International Day of Education.
Since 2018 when the United Nations (UN) General Assembly announced the 24th of January as International Day of Education, this day has served as an opportunity to remember that education is an engine for poverty eradication and a force for peace. It is also a day to reflect on how APOPO advances UN Sustainable Development Goal 4: to ensure inclusive and equitable quality education and promote lifelong learning opportunities for all.
This year’s theme is “Changing Course, Transforming Education.” The UN Educational, Scientific and Cultural Organization (UNESCO) earmarked today’s celebration to showcase the most important transformations needed to realize everyone’s fundamental right to education and build a more sustainable, inclusive and peaceful future.

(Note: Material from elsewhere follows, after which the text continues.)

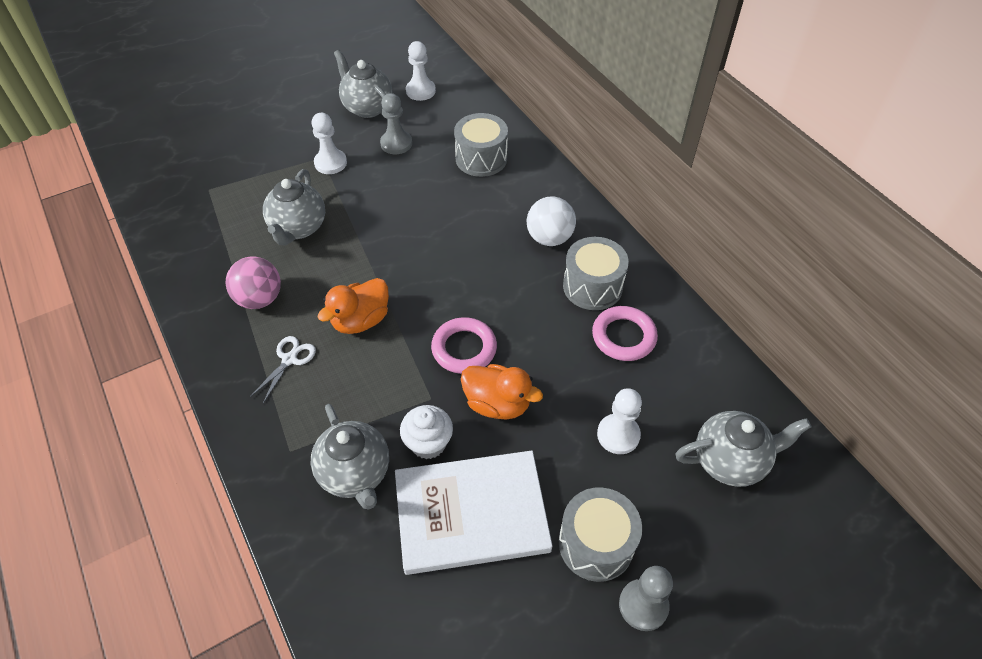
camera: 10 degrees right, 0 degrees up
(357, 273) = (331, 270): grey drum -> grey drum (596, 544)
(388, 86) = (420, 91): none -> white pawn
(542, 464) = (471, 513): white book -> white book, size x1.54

Education is a human right not a privilege. Something that can be forgotten when there are daily threats that are life-threatening. Education transforms lives and gives children the tools to lift themselves out of poverty and sets them on a path to a promising future. This can be complicated when the path to school is not safe and littered with hidden dangers. APOPO teams clear landmines from areas in and around schools. Many landmines are found near schools or on the routes children take to go to their classes and sadly half of all known civilian landmine casualties in 2020 were children.
In landmine-affected communities, children are sometimes deprived of their right to education as they have to leave school to take care of a family member who has been injured. Sometimes, when an adult is injured by a landmine, children have to completely abandon school to work to contribute to the household’s income. By clearing minefields and releasing safe land back to impacted communities, APOPO actively participates in keeping kids enrolled in schools.
APOPO works quickly and cost-efficiently to make land safe by clearing landmines and other explosives, like cluster munitions, so families living near minefields can rebuild their lives and children can go to school in safety. It is important that during that time nearby communities are taught how to stay safe. Risk education sets out to arm as many men, women and children as possible with potentially life-saving information on how to recognise, avoid and report threats.
Alongside the clearance efforts in the Province of Preah Vihear, APOPO provides Explosive Ordnance Risk Education (EORE) in the neighboring communities. The purpose of APOPO’s EORE is to reduce injury and death from landmines and other threats by informing school-age children about how to protect themselves and their peers. The effort is currently concentrated in Choam Khsant District, one of the most mine affected areas in Cambodia, that has suffered from numerous accidents in recent years. It is often that following EORE lessons, the community immediately reports on new items that were found, leading to a proper handling of the hazardous objects by our mine clearance teams.
Along the border of south-eastern Zimbabwe and Mozambique is the dense minefield that APOPO has been working hard to clear. It spans from the Sango Boarder Post to Mwenezi River. The communities living nearby have lost lives and precious livestock because of landmines left behind since the end of the Liberation war, decades ago. It is APOPO’s duty to empower communities to stay safe, this counts for all children and adults alike. APOPO has been teaching risk education to Chilothlela Primary School, Malipati Secondary School, Malipati Primary School, Muhlekwane Primary School and the wider Sango border community. APOPO hopes to reach over 4500 people with these sessions in first quarter of 2022. Risk education is vital to ensuring that everyone, especially children, can spot explosive hazards and know how to report them correctly.